### Exercise materials

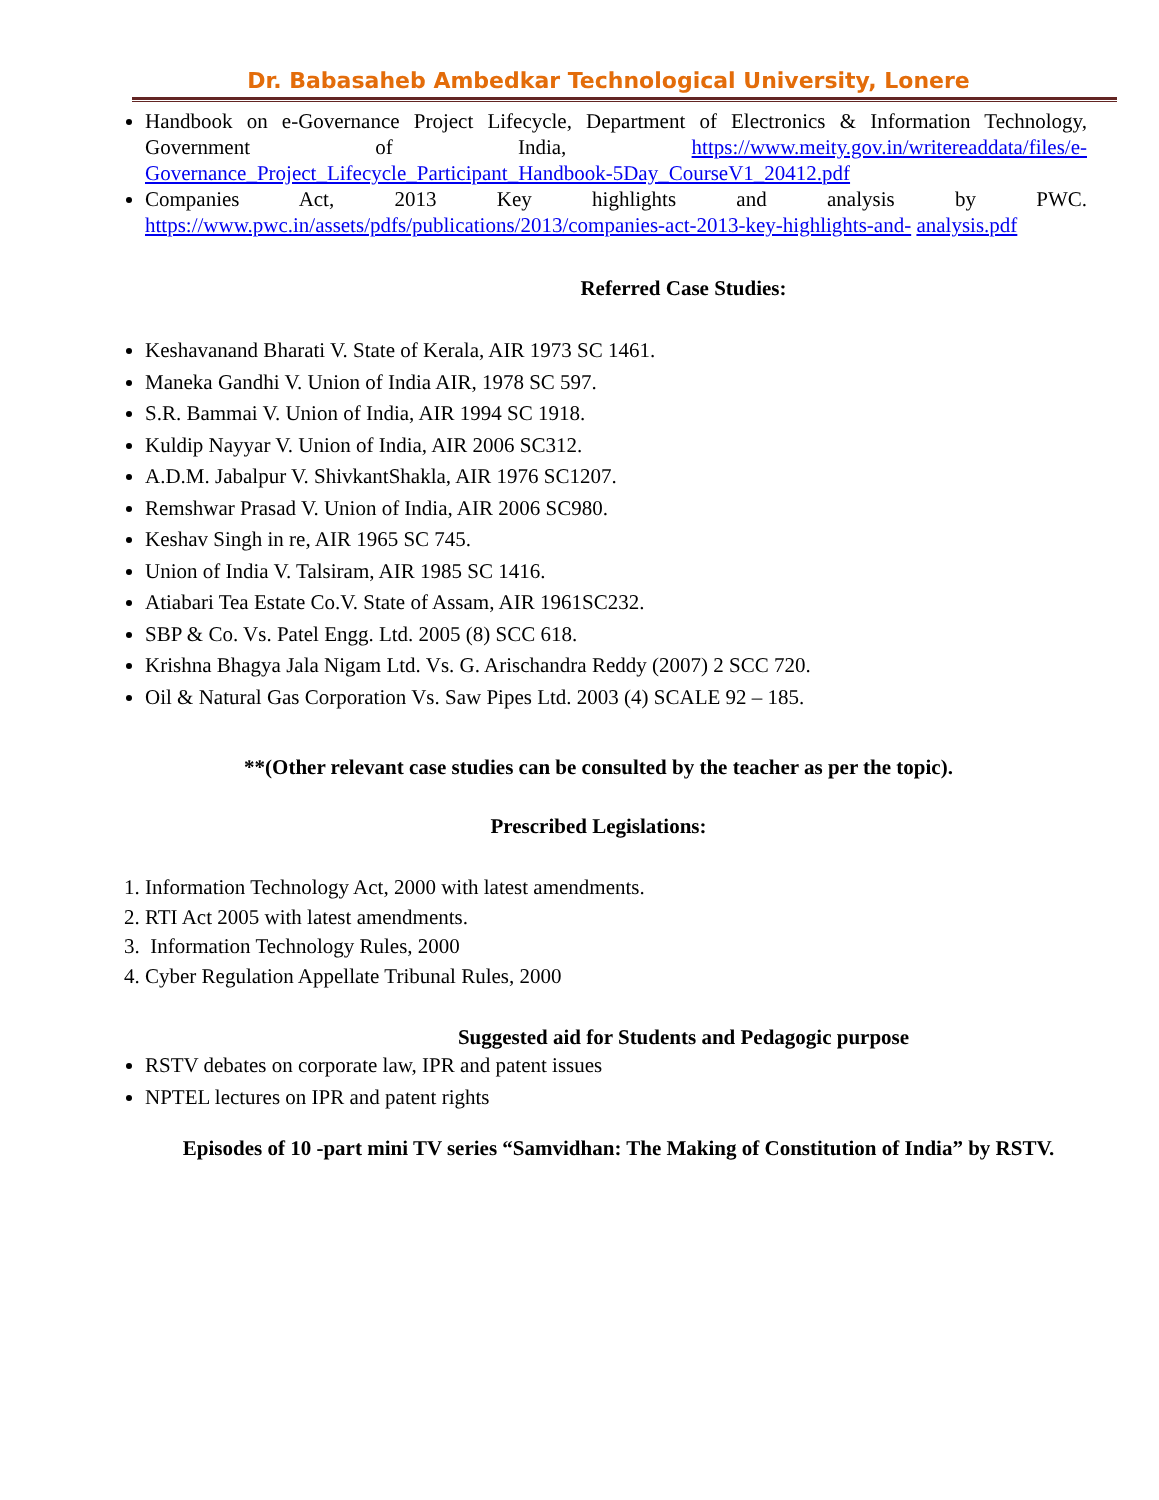Dr. Babasaheb Ambedkar Technological University, Lonere
Handbook on e-Governance Project Lifecycle, Department of Electronics & Information Technology, Government of India, https://www.meity.gov.in/writereaddata/files/e-Governance_Project_Lifecycle_Participant_Handbook-5Day_CourseV1_20412.pdf
Companies Act, 2013 Key highlights and analysis by PWC. https://www.pwc.in/assets/pdfs/publications/2013/companies-act-2013-key-highlights-and- analysis.pdf
Referred Case Studies:
Keshavanand Bharati V. State of Kerala, AIR 1973 SC 1461.
Maneka Gandhi V. Union of India AIR, 1978 SC 597.
S.R. Bammai V. Union of India, AIR 1994 SC 1918.
Kuldip Nayyar V. Union of India, AIR 2006 SC312.
A.D.M. Jabalpur V. ShivkantShakla, AIR 1976 SC1207.
Remshwar Prasad V. Union of India, AIR 2006 SC980.
Keshav Singh in re, AIR 1965 SC 745.
Union of India V. Talsiram, AIR 1985 SC 1416.
Atiabari Tea Estate Co.V. State of Assam, AIR 1961SC232.
SBP & Co. Vs. Patel Engg. Ltd. 2005 (8) SCC 618.
Krishna Bhagya Jala Nigam Ltd. Vs. G. Arischandra Reddy (2007) 2 SCC 720.
Oil & Natural Gas Corporation Vs. Saw Pipes Ltd. 2003 (4) SCALE 92 – 185.
**(Other relevant case studies can be consulted by the teacher as per the topic).
Prescribed Legislations:
1. Information Technology Act, 2000 with latest amendments.
2. RTI Act 2005 with latest amendments.
3. Information Technology Rules, 2000
4. Cyber Regulation Appellate Tribunal Rules, 2000
Suggested aid for Students and Pedagogic purpose
RSTV debates on corporate law, IPR and patent issues
NPTEL lectures on IPR and patent rights
Episodes of 10 -part mini TV series “Samvidhan: The Making of Constitution of India” by RSTV.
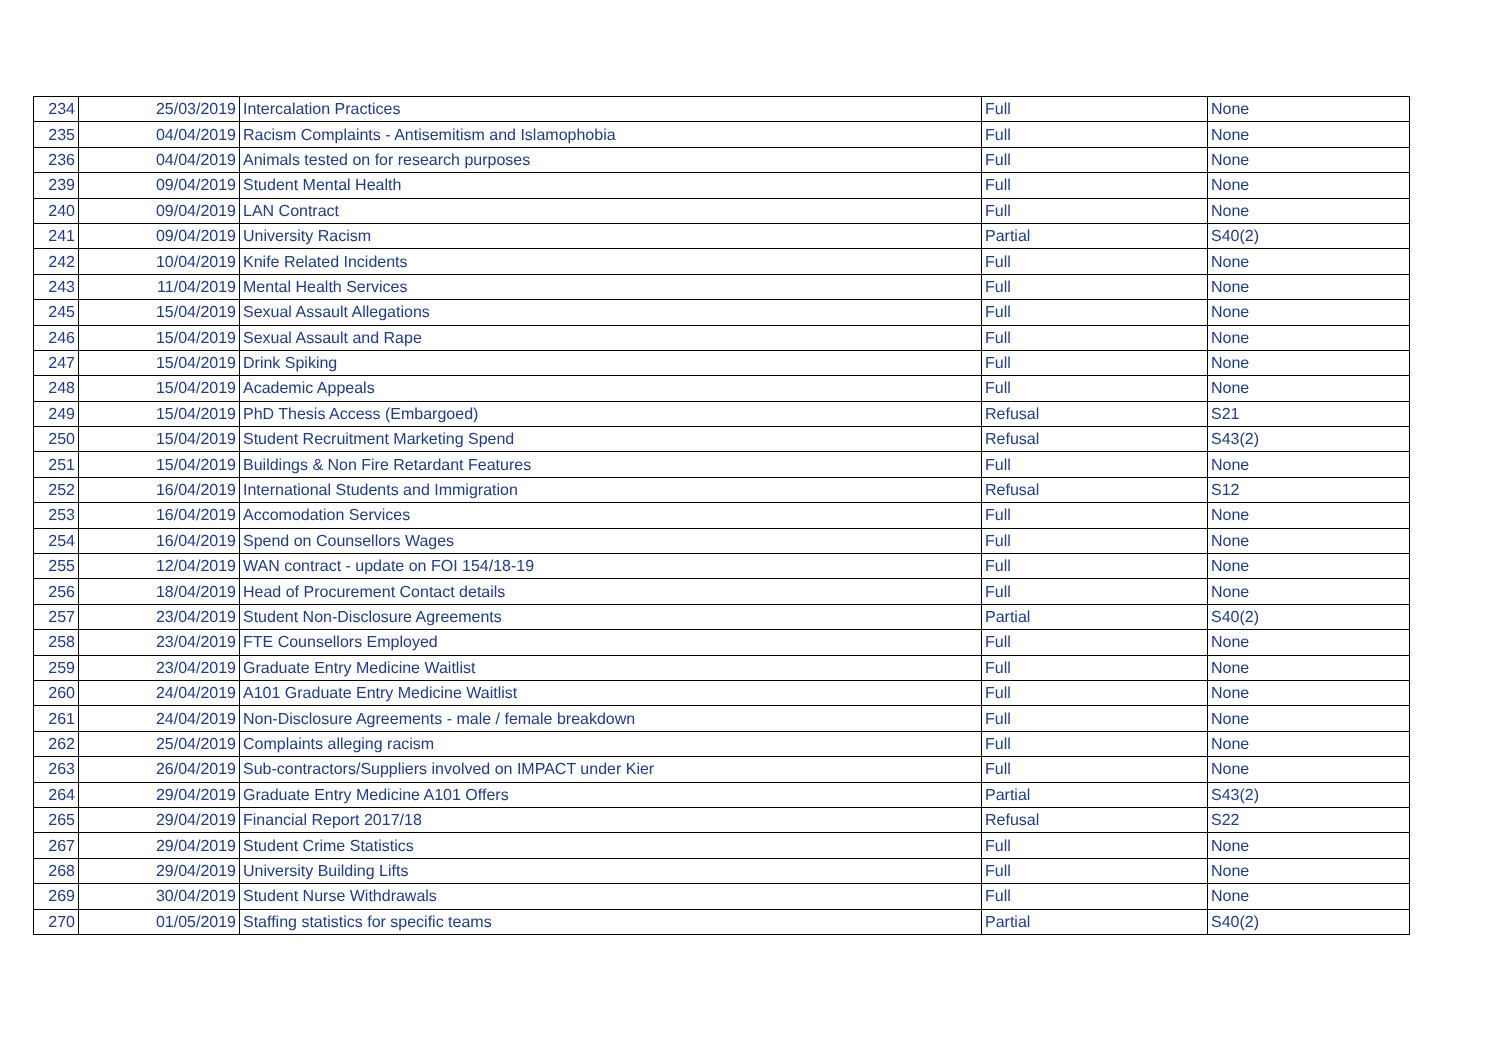| 234 | 25/03/2019 | Intercalation Practices | Full | None |
| 235 | 04/04/2019 | Racism Complaints - Antisemitism and Islamophobia | Full | None |
| 236 | 04/04/2019 | Animals tested on for research purposes | Full | None |
| 239 | 09/04/2019 | Student Mental Health | Full | None |
| 240 | 09/04/2019 | LAN Contract | Full | None |
| 241 | 09/04/2019 | University Racism | Partial | S40(2) |
| 242 | 10/04/2019 | Knife Related Incidents | Full | None |
| 243 | 11/04/2019 | Mental Health Services | Full | None |
| 245 | 15/04/2019 | Sexual Assault Allegations | Full | None |
| 246 | 15/04/2019 | Sexual Assault and Rape | Full | None |
| 247 | 15/04/2019 | Drink Spiking | Full | None |
| 248 | 15/04/2019 | Academic Appeals | Full | None |
| 249 | 15/04/2019 | PhD Thesis Access (Embargoed) | Refusal | S21 |
| 250 | 15/04/2019 | Student Recruitment Marketing Spend | Refusal | S43(2) |
| 251 | 15/04/2019 | Buildings & Non Fire Retardant Features | Full | None |
| 252 | 16/04/2019 | International Students and Immigration | Refusal | S12 |
| 253 | 16/04/2019 | Accomodation Services | Full | None |
| 254 | 16/04/2019 | Spend on Counsellors Wages | Full | None |
| 255 | 12/04/2019 | WAN contract - update on FOI 154/18-19 | Full | None |
| 256 | 18/04/2019 | Head of Procurement Contact details | Full | None |
| 257 | 23/04/2019 | Student Non-Disclosure Agreements | Partial | S40(2) |
| 258 | 23/04/2019 | FTE Counsellors Employed | Full | None |
| 259 | 23/04/2019 | Graduate Entry Medicine Waitlist | Full | None |
| 260 | 24/04/2019 | A101 Graduate Entry Medicine Waitlist | Full | None |
| 261 | 24/04/2019 | Non-Disclosure Agreements - male / female breakdown | Full | None |
| 262 | 25/04/2019 | Complaints alleging racism | Full | None |
| 263 | 26/04/2019 | Sub-contractors/Suppliers involved on IMPACT under Kier | Full | None |
| 264 | 29/04/2019 | Graduate Entry Medicine A101 Offers | Partial | S43(2) |
| 265 | 29/04/2019 | Financial Report 2017/18 | Refusal | S22 |
| 267 | 29/04/2019 | Student Crime Statistics | Full | None |
| 268 | 29/04/2019 | University Building Lifts | Full | None |
| 269 | 30/04/2019 | Student Nurse Withdrawals | Full | None |
| 270 | 01/05/2019 | Staffing statistics for specific teams | Partial | S40(2) |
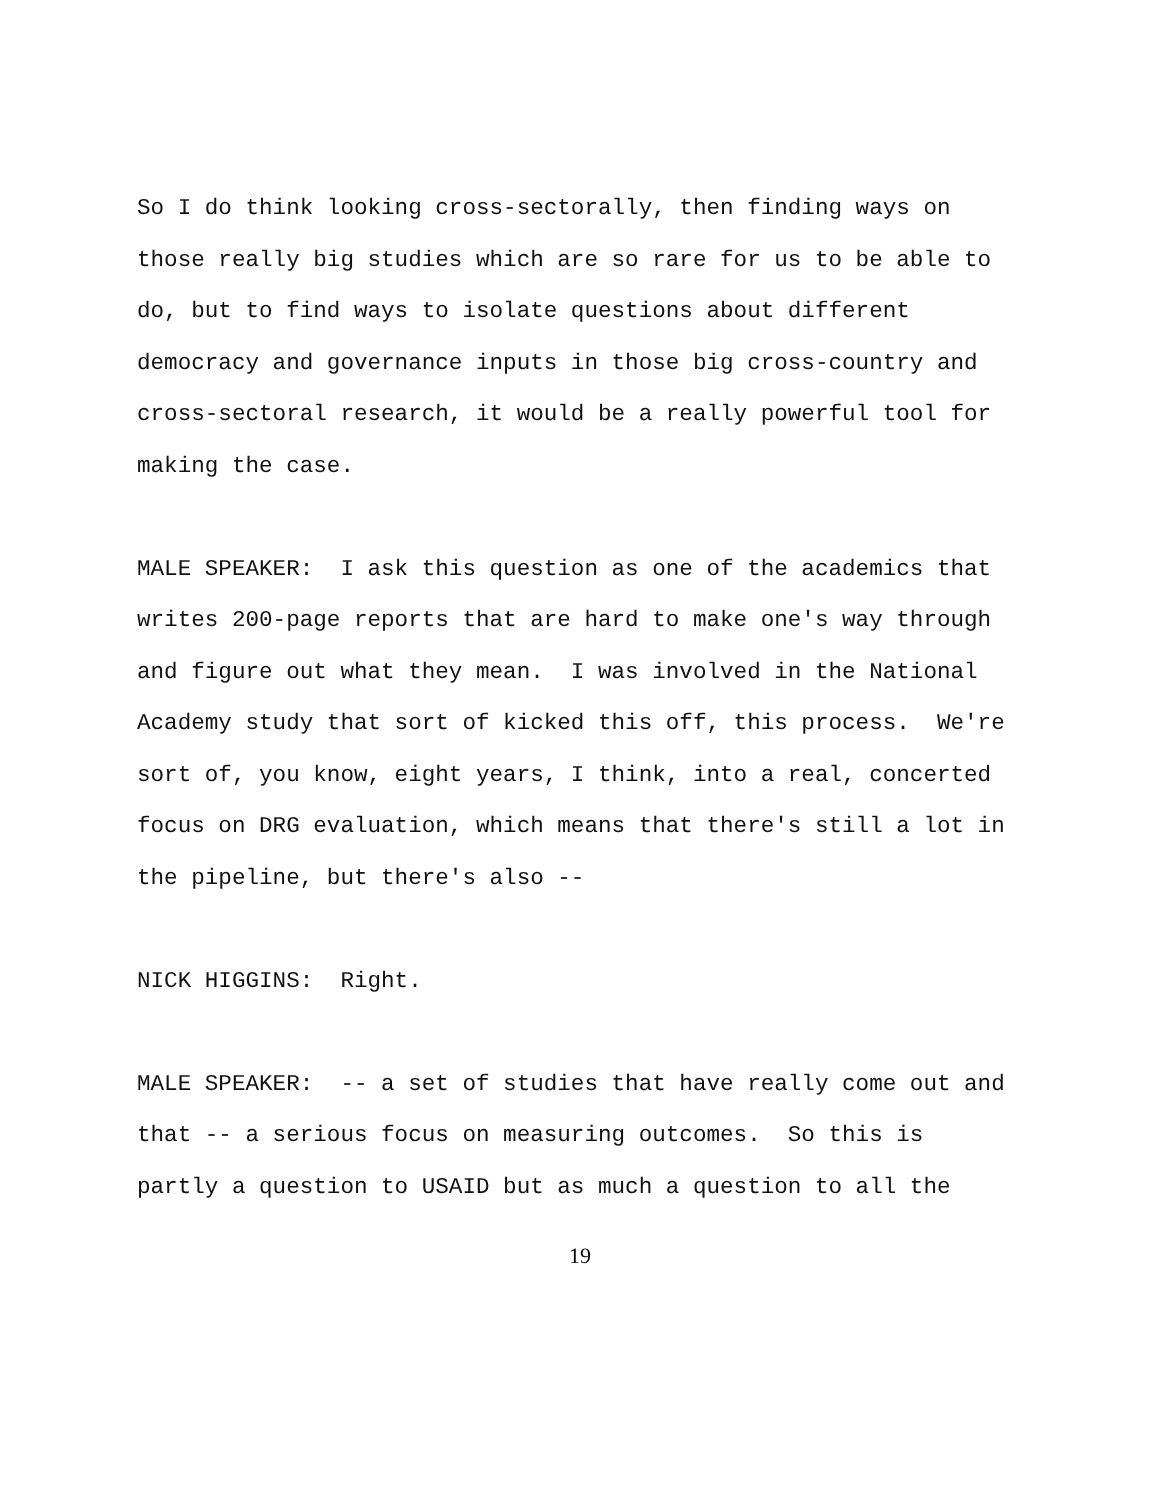So I do think looking cross-sectorally, then finding ways on those really big studies which are so rare for us to be able to do, but to find ways to isolate questions about different democracy and governance inputs in those big cross-country and cross-sectoral research, it would be a really powerful tool for making the case.
MALE SPEAKER: I ask this question as one of the academics that writes 200-page reports that are hard to make one's way through and figure out what they mean. I was involved in the National Academy study that sort of kicked this off, this process. We're sort of, you know, eight years, I think, into a real, concerted focus on DRG evaluation, which means that there's still a lot in the pipeline, but there's also --
NICK HIGGINS: Right.
MALE SPEAKER: -- a set of studies that have really come out and that -- a serious focus on measuring outcomes. So this is partly a question to USAID but as much a question to all the
19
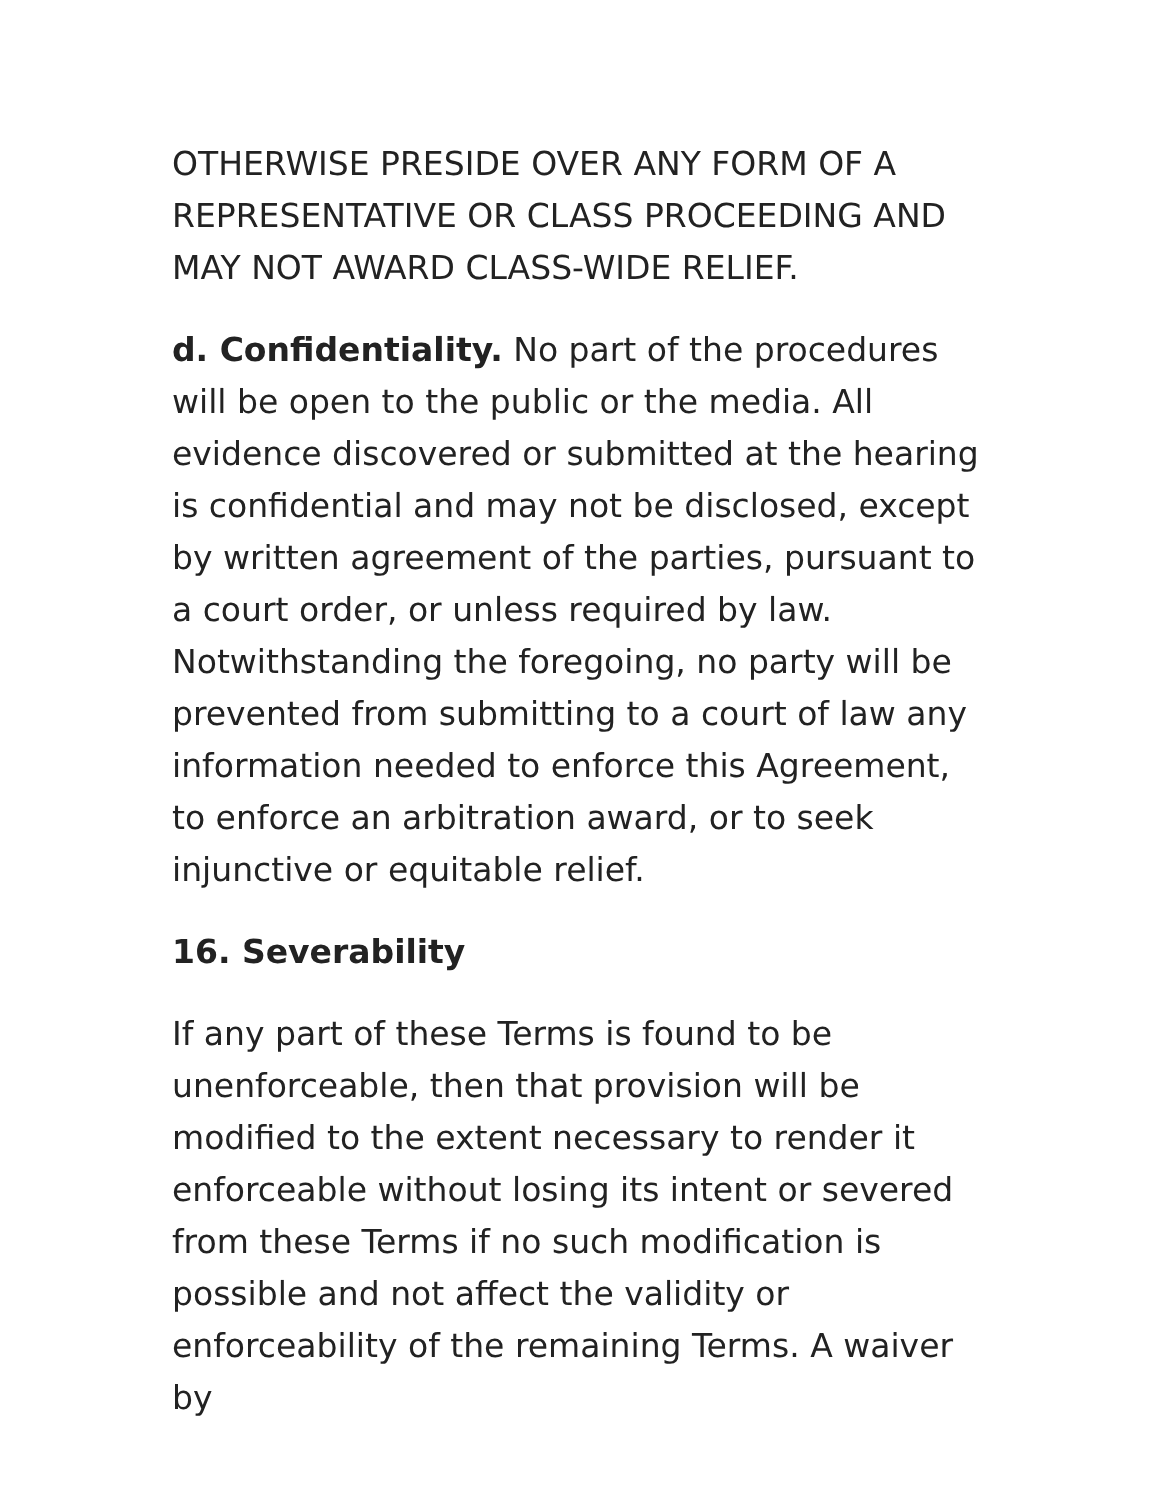OTHERWISE PRESIDE OVER ANY FORM OF A REPRESENTATIVE OR CLASS PROCEEDING AND MAY NOT AWARD CLASS-WIDE RELIEF.
d. Confidentiality. No part of the procedures will be open to the public or the media. All evidence discovered or submitted at the hearing is confidential and may not be disclosed, except by written agreement of the parties, pursuant to a court order, or unless required by law. Notwithstanding the foregoing, no party will be prevented from submitting to a court of law any information needed to enforce this Agreement, to enforce an arbitration award, or to seek injunctive or equitable relief.
16. Severability
If any part of these Terms is found to be unenforceable, then that provision will be modified to the extent necessary to render it enforceable without losing its intent or severed from these Terms if no such modification is possible and not affect the validity or enforceability of the remaining Terms. A waiver by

### How to complete this task
Print each line of the listing, starting at its first and ending with the line that holds "Keshavanand Bharati V.", but skip any pictures.

### Output for this exercise
Dr. Babasaheb Ambedkar Technological University, Lonere
Handbook on e-Governance Project Lifecycle, Department of Electronics & Information Technology, Government of India, https://www.meity.gov.in/writereaddata/files/e-Governance_Project_Lifecycle_Participant_Handbook-5Day_CourseV1_20412.pdf
Companies Act, 2013 Key highlights and analysis by PWC. https://www.pwc.in/assets/pdfs/publications/2013/companies-act-2013-key-highlights-and- analysis.pdf
Referred Case Studies:
Keshavanand Bharati V. State of Kerala, AIR 1973 SC 1461.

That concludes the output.